┌──

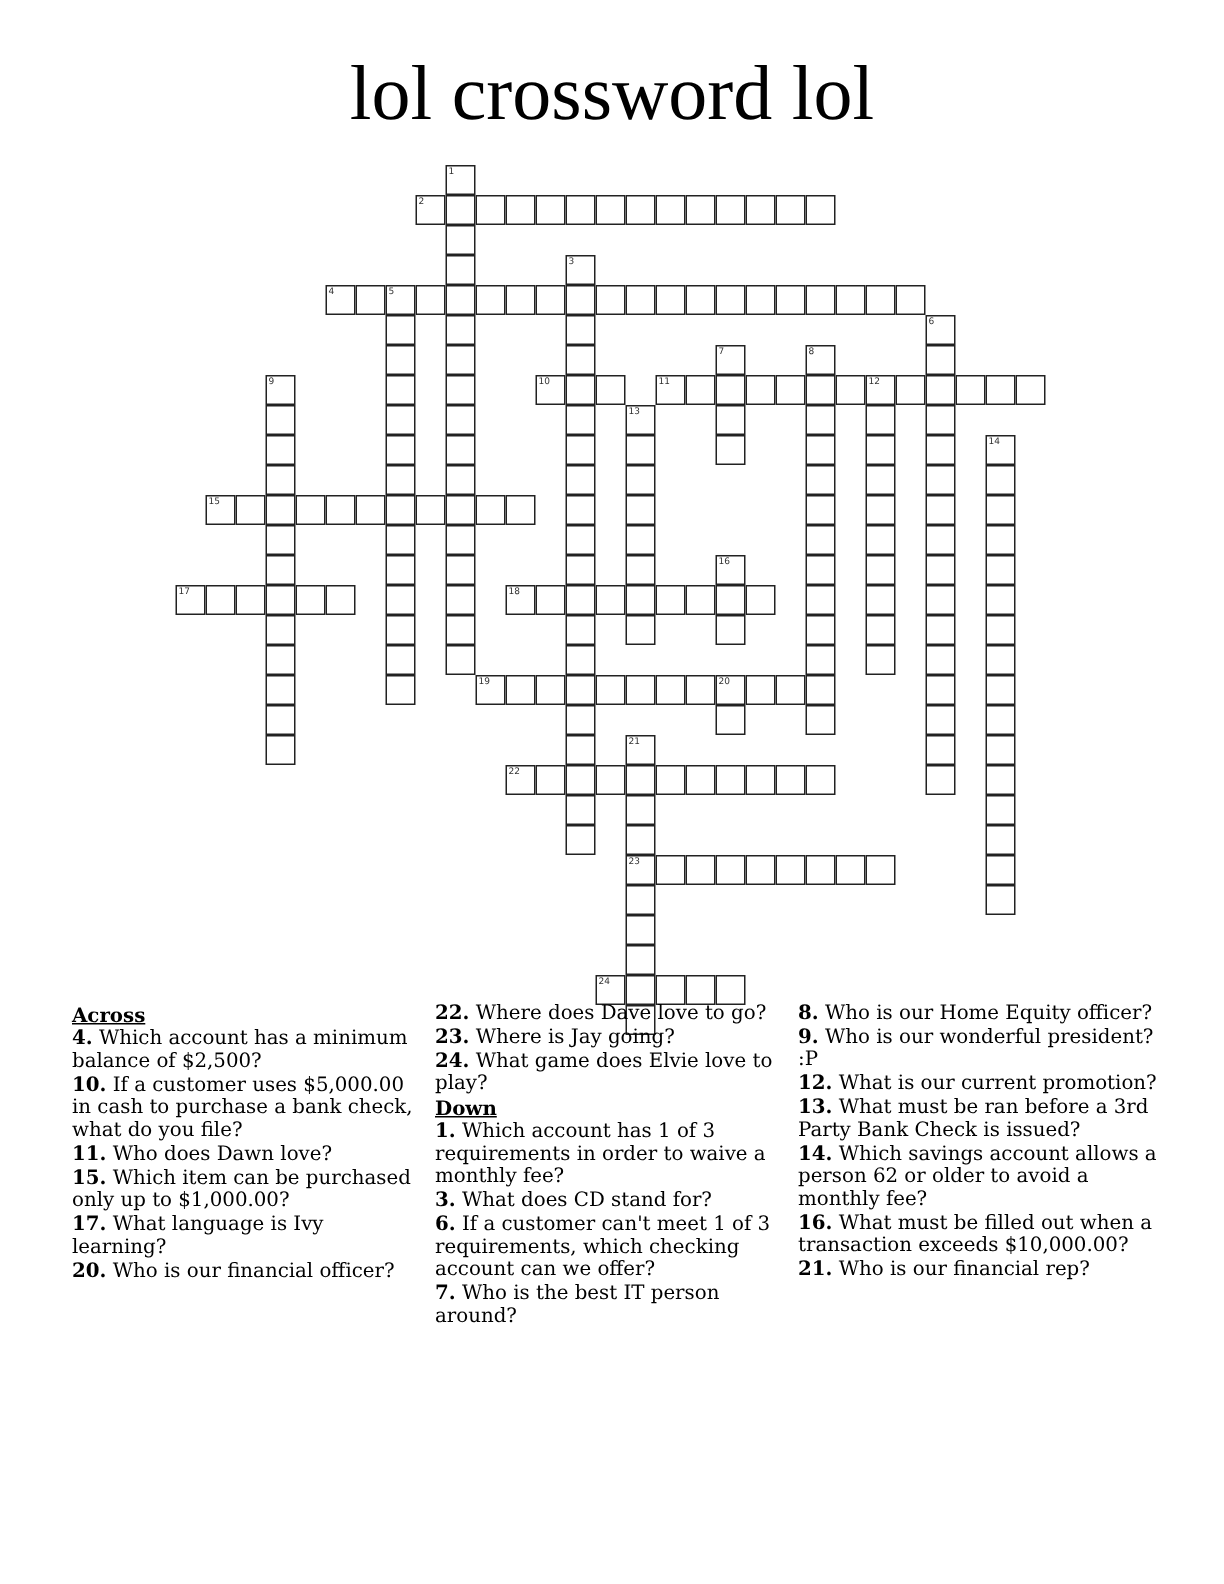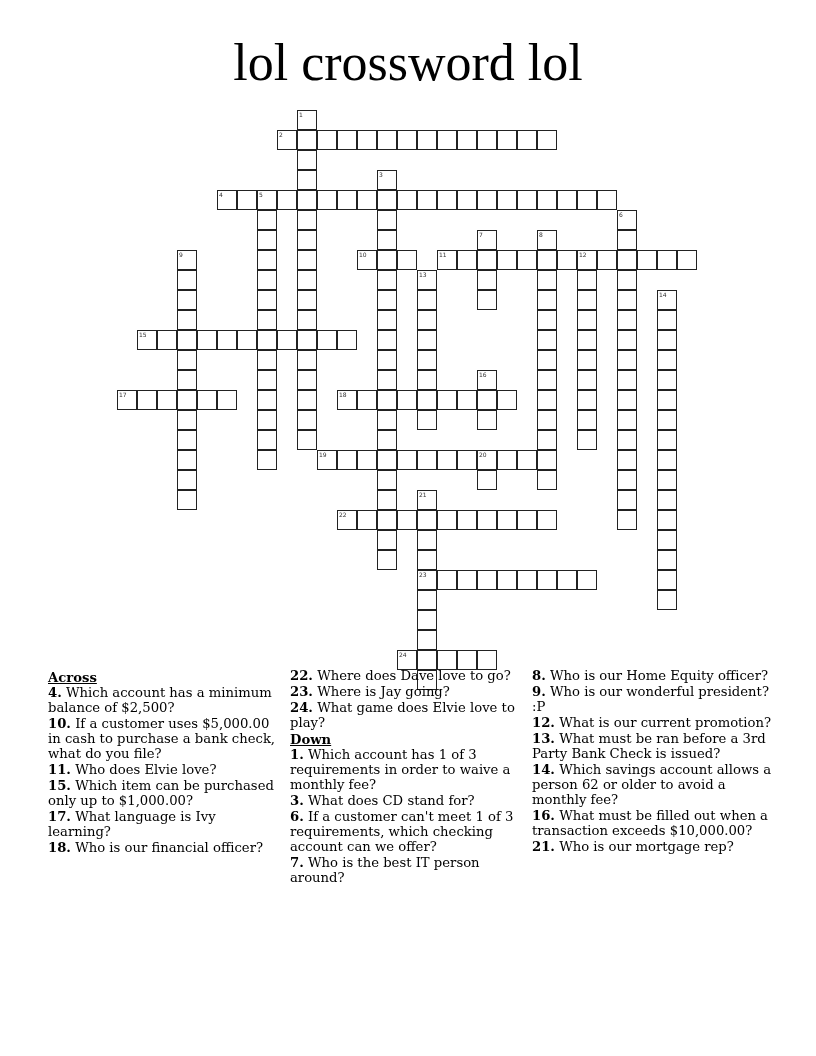"Who does Elvie love?" span { text: Elvie -> Dawn }
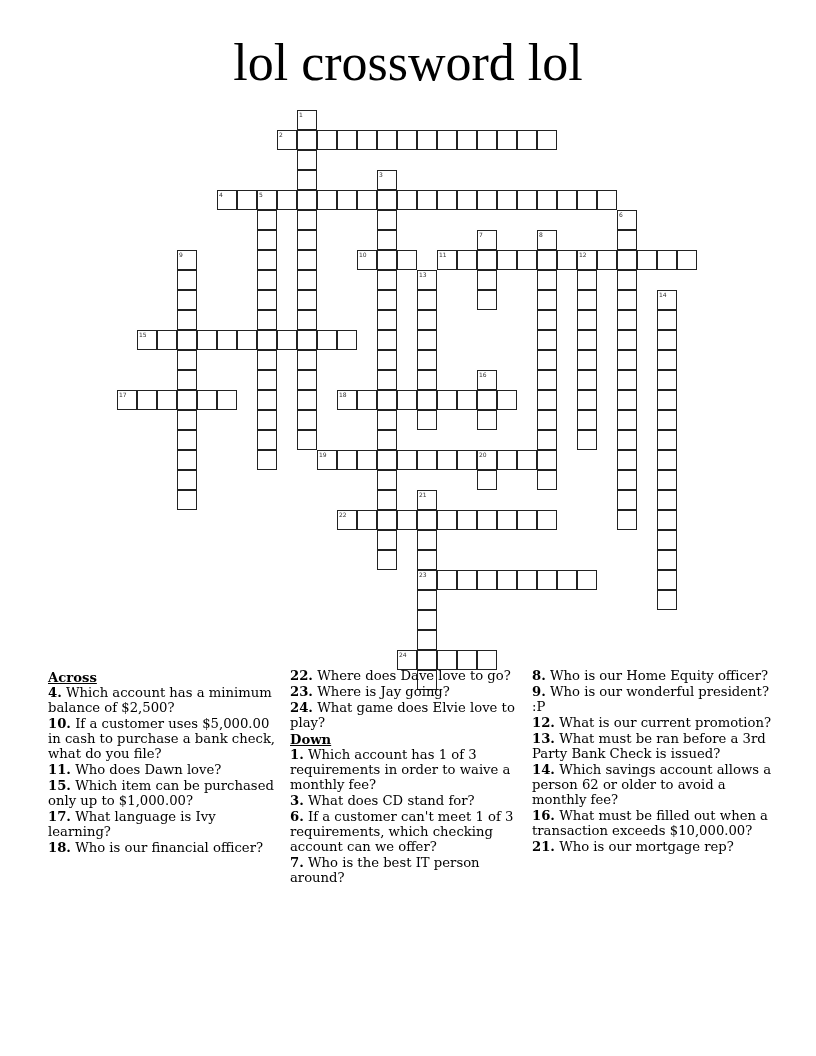"18." span.n { text: 18 -> 20 }
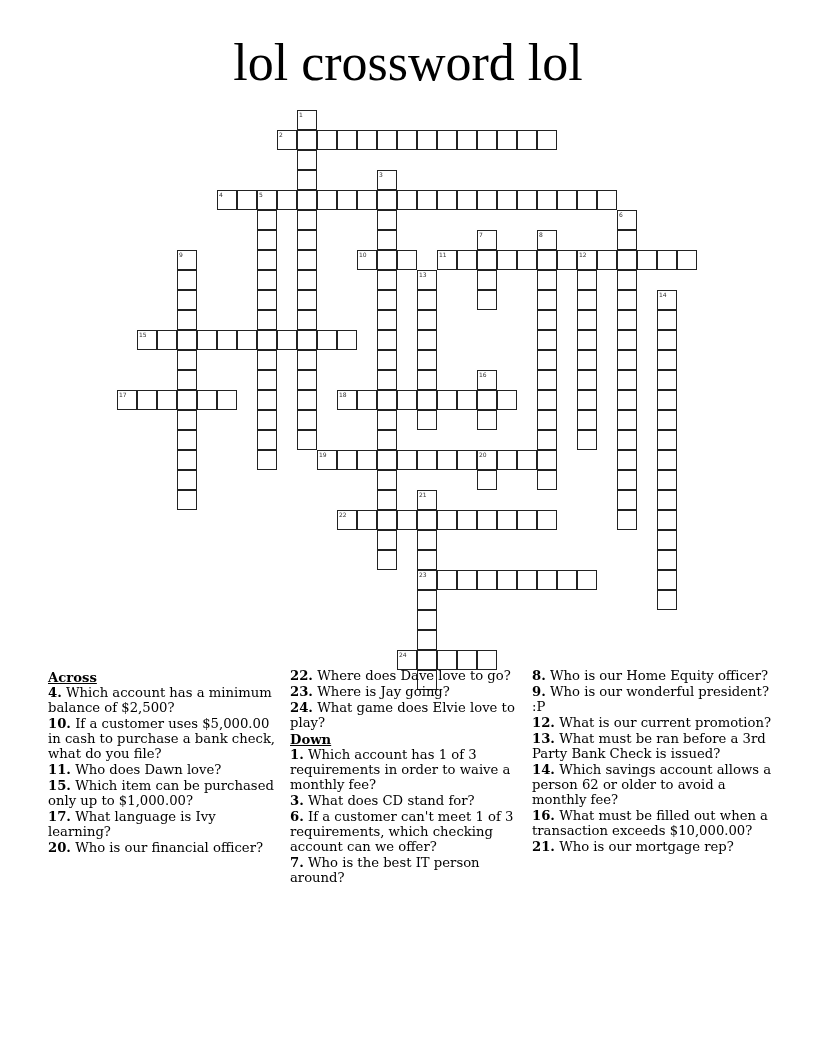"Who is our mortgage rep?" span { text: mortgage -> financial }
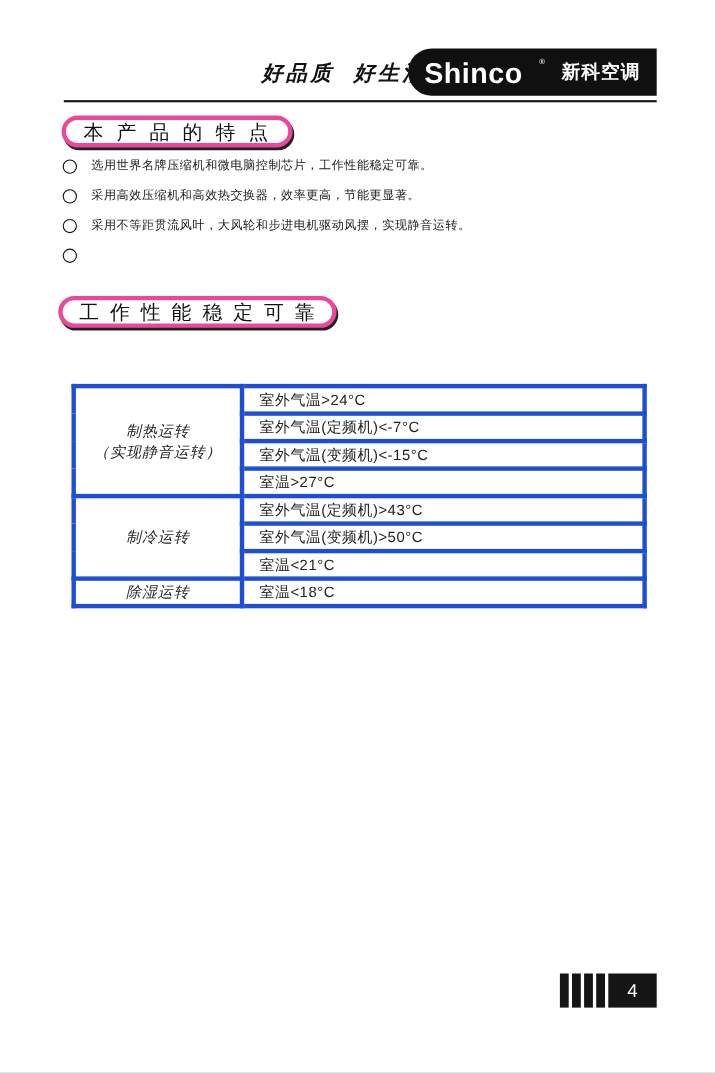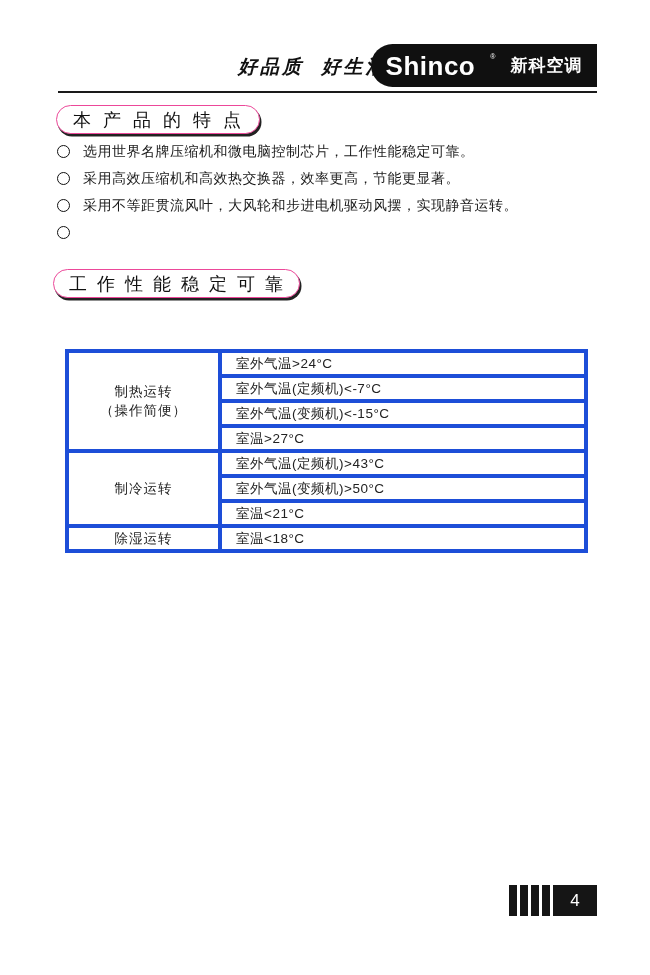"本产品的特点" .pill { border: 1px solid #ec4899 -> 4px solid #ec4899 }
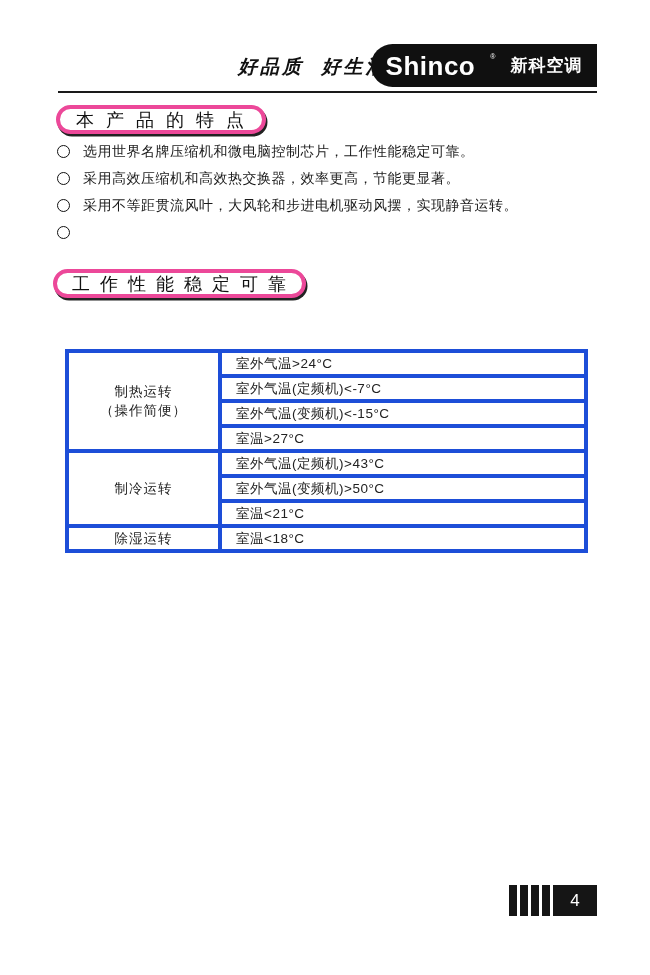"选用世界名牌压缩机和微电脑控制芯片，工作性能稳定可靠。" .feature-text { font-size: 14px -> 11px }
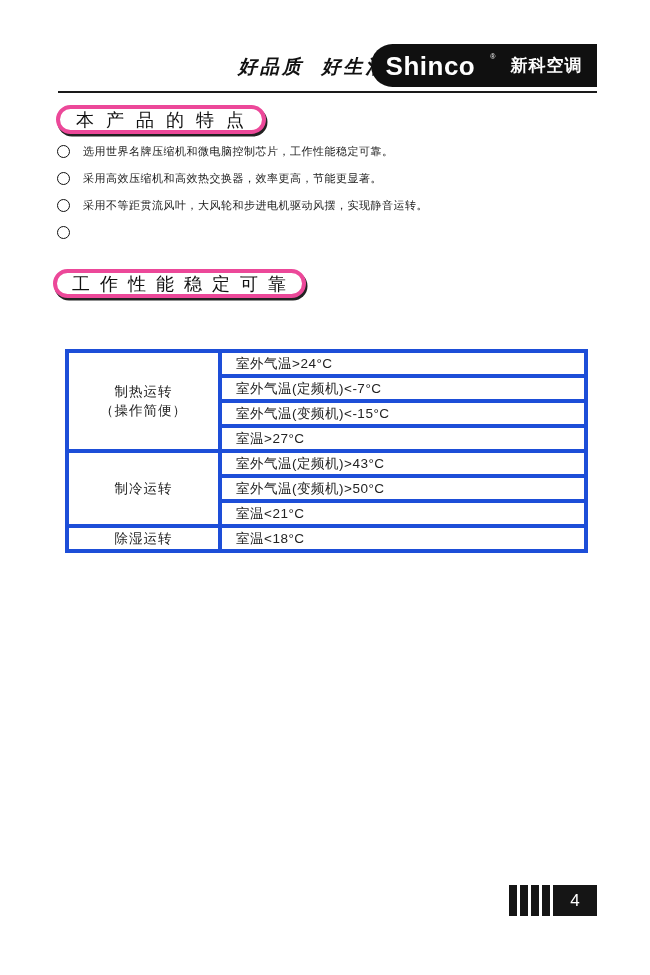"制热运转" .cond-table td.group-cell { font-style: none -> italic }
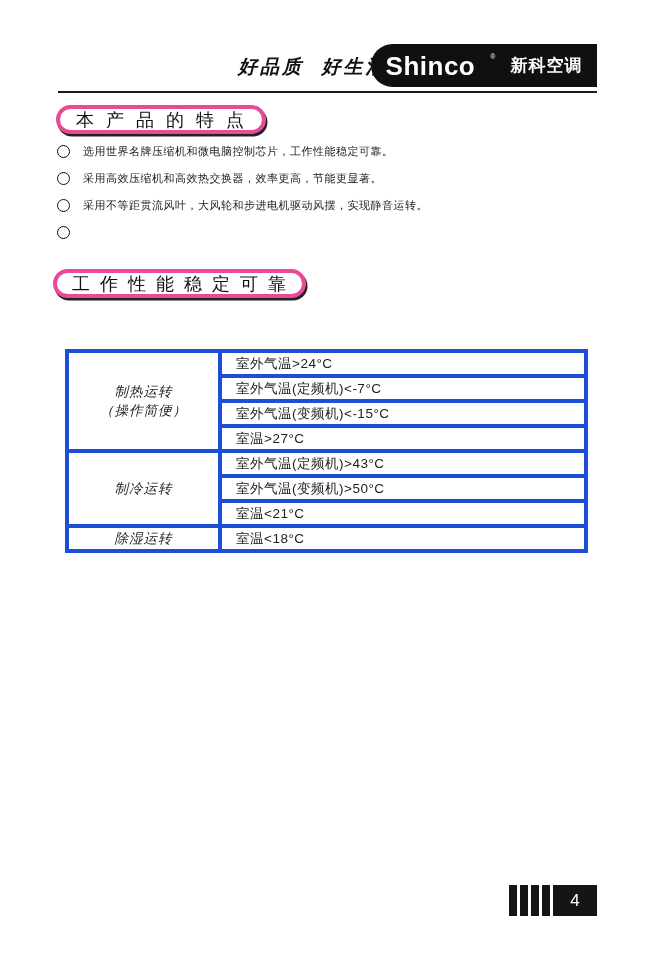"（操作简便）" div { text: 操作简便 -> 实现静音运转 }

└──

The task> Every line from the start of the material through the line containing "font-size: 14px ->" is needed exactly as written; the pictures are not.

Result of this task>
"Who does Elvie love?" span { text: Elvie -> Dawn }
"18." span.n { text: 18 -> 20 }
"Who is our mortgage rep?" span { text: mortgage -> financial }
"本产品的特点" .pill { border: 1px solid #ec4899 -> 4px solid #ec4899 }
"选用世界名牌压缩机和微电脑控制芯片，工作性能稳定可靠。" .feature-text { font-size: 14px -> 11px }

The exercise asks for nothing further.